«Il nostro mare, si legge oggi sulla prima pagina di un quotidiano locale, è avvelenato dagli scarichi inquinanti. Dovremmo essere sorpresi? Noi non possiamo esserlo». Scrive così in una nota il Circolo Armino di Palmi, in seguito alla notizia diffusa ieri dalla Gazzetta del Sud sulla scoperta di una condotta sottomarina altamente inquinante, che interesserebbe particolarmente le coste di Gioia Tauro, dove a soli 100 m dalla riva sarebbe presente una sorta di “piccolo vulcano eruttante fogna”.
«Tre anni fa, il 2 settembre 2019 – continua il Circolo palmese – in sede di approvazione del rinnovo della convenzione con la società IAM (Iniziative Ambientali Meridionali) per il servizio di trattamento delle acque reflue, il nostro consigliere oggi candidato a sindaco, Pino Ippolito Armino, con il suo voto contrario metteva in evidenza il paradosso di un servizio che non solo è pagato forfettariamente, cioè senza neppure tenere conto della reale quantità di acque addotte alla depurazione, ma è fuori da ogni controllo.
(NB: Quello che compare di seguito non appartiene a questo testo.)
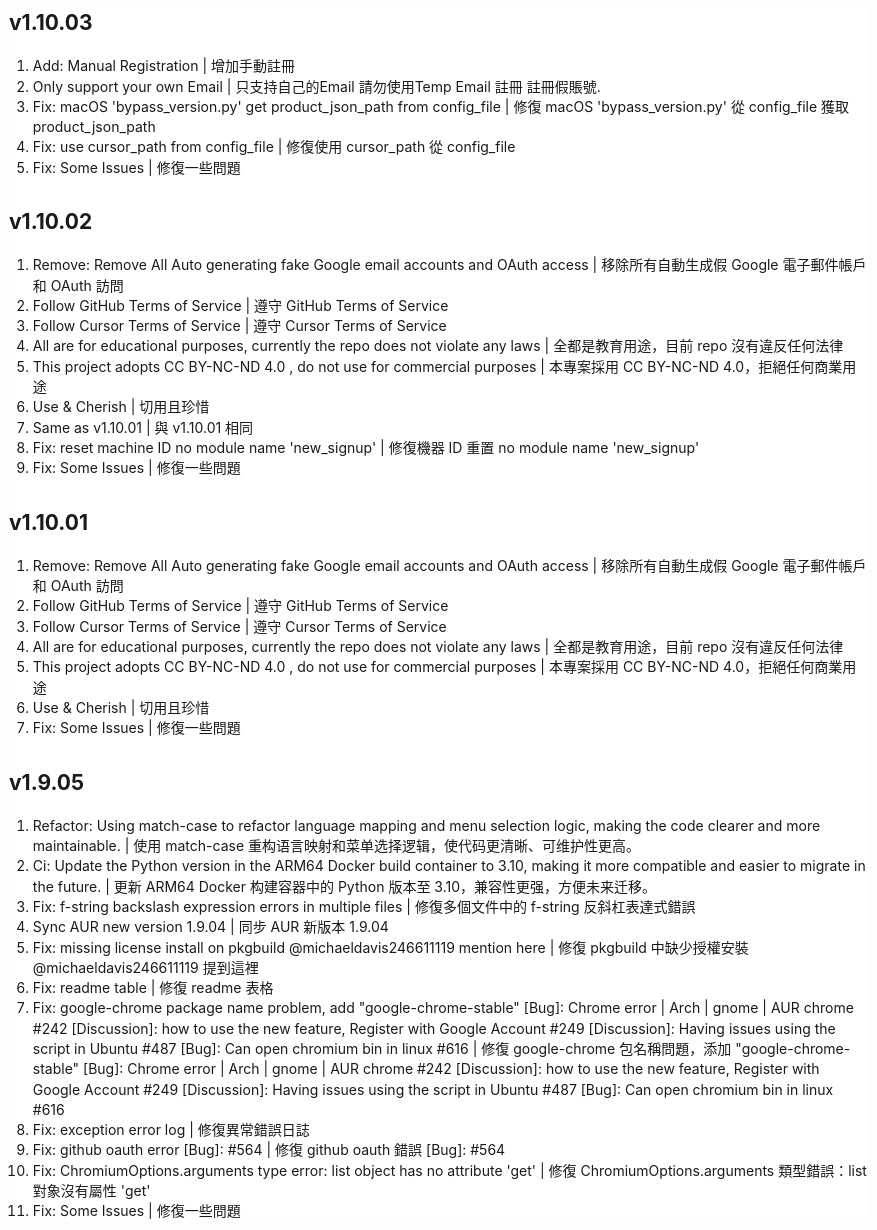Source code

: ## v1.10.03
1. Add: Manual Registration | 增加手動註冊
2. Only support your own Email | 只支持自己的Email 請勿使用Temp Email 註冊 註冊假賬號.
3. Fix: macOS 'bypass_version.py' get product_json_path from config_file | 修復 macOS 'bypass_version.py' 從 config_file 獲取 product_json_path
4. Fix: use cursor_path from config_file | 修復使用 cursor_path 從 config_file
5. Fix: Some Issues | 修復一些問題

## v1.10.02
1. Remove: Remove All Auto generating fake Google email accounts and OAuth access | 移除所有自動生成假 Google 電子郵件帳戶和 OAuth 訪問
2. Follow GitHub Terms of Service | 遵守 GitHub Terms of Service
3. Follow Cursor Terms of Service | 遵守 Cursor Terms of Service
4. All are for educational purposes, currently the repo does not violate any laws | 全都是教育用途，目前 repo 沒有違反任何法律
5. This project adopts CC BY-NC-ND 4.0 , do not use for commercial purposes | 本專案採用 CC BY-NC-ND 4.0，拒絕任何商業用途
6. Use & Cherish | 切用且珍惜
7. Same as v1.10.01 | 與 v1.10.01 相同 
8. Fix: reset machine ID no module name 'new_signup' | 修復機器 ID 重置 no module name 'new_signup'
9. Fix: Some Issues | 修復一些問題

## v1.10.01
1. Remove: Remove All Auto generating fake Google email accounts and OAuth access | 移除所有自動生成假 Google 電子郵件帳戶和 OAuth 訪問
2. Follow GitHub Terms of Service | 遵守 GitHub Terms of Service
3. Follow Cursor Terms of Service | 遵守 Cursor Terms of Service
4. All are for educational purposes, currently the repo does not violate any laws | 全都是教育用途，目前 repo 沒有違反任何法律
5. This project adopts CC BY-NC-ND 4.0 , do not use for commercial purposes | 本專案採用 CC BY-NC-ND 4.0，拒絕任何商業用途
6. Use & Cherish | 切用且珍惜
7. Fix: Some Issues | 修復一些問題

## v1.9.05
1. Refactor: Using match-case to refactor language mapping and menu selection logic, making the code clearer and more maintainable. | 使用 match-case 重构语言映射和菜单选择逻辑，使代码更清晰、可维护性更高。
2. Ci: Update the Python version in the ARM64 Docker build container to 3.10, making it more compatible and easier to migrate in the future. | 更新 ARM64 Docker 构建容器中的 Python 版本至 3.10，兼容性更强，方便未来迁移。
3. Fix: f-string backslash expression errors in multiple files | 修復多個文件中的 f-string 反斜杠表達式錯誤
4. Sync AUR new version 1.9.04 | 同步 AUR 新版本 1.9.04
5. Fix: missing license install on pkgbuild @michaeldavis246611119 mention here | 修復 pkgbuild 中缺少授權安裝 @michaeldavis246611119 提到這裡
6. Fix: readme table | 修復 readme 表格
7. Fix: google-chrome package name problem, add "google-chrome-stable" [Bug]: Chrome error | Arch | gnome | AUR chrome #242 [Discussion]: how to use the new feature, Register with Google Account #249 [Discussion]: Having issues using the script in Ubuntu #487 [Bug]: Can open chromium bin in linux #616 | 修復 google-chrome 包名稱問題，添加 "google-chrome-stable" [Bug]: Chrome error | Arch | gnome | AUR chrome #242 [Discussion]: how to use the new feature, Register with Google Account #249 [Discussion]: Having issues using the script in Ubuntu #487 [Bug]: Can open chromium bin in linux #616
8. Fix: exception error log | 修復異常錯誤日誌
9. Fix: github oauth error [Bug]: #564 | 修復 github oauth 錯誤 [Bug]: #564
10. Fix: ChromiumOptions.arguments type error: list object has no attribute 'get' | 修復 ChromiumOptions.arguments 類型錯誤：list 對象沒有屬性 'get'
11. Fix: Some Issues | 修復一些問題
Sei giorni dopo, l’8 settembre, in Villa comunale mostravamo dinanzi a un pubblico numeroso l’esito di una nostra ricerca sulla qualità delle acque marine, denunciando lo sversamento in mare di circa mezzo milione di metri cubi all’anno di acque non trattate e la necessità di un severo controllo sul servizio affidato alla IAM.
Lo stesso giorno presentavamo un formale esposto, per il tramite dei Carabinieri, alla Procura della Repubblica di Palmi. Del successivo 10 settembre è il manifesto, qui allegato, che riproduce una sintesi delle nostre osservazioni e delle nostre richieste.
Non era del resto la prima volta che il Circolo Armino interveniva per deplorare la gravissima situazione del mare. In Consiglio comunale eravamo già intervenuti con interpellanze il 15 novembre 2017, il 18 giugno, il 31 luglio e il 18 settembre 2018 e ancora il 5 marzo 2019. Più che sorpresi, dunque, siamo amareggiati e indignati per non essere stati sin qui ascoltati».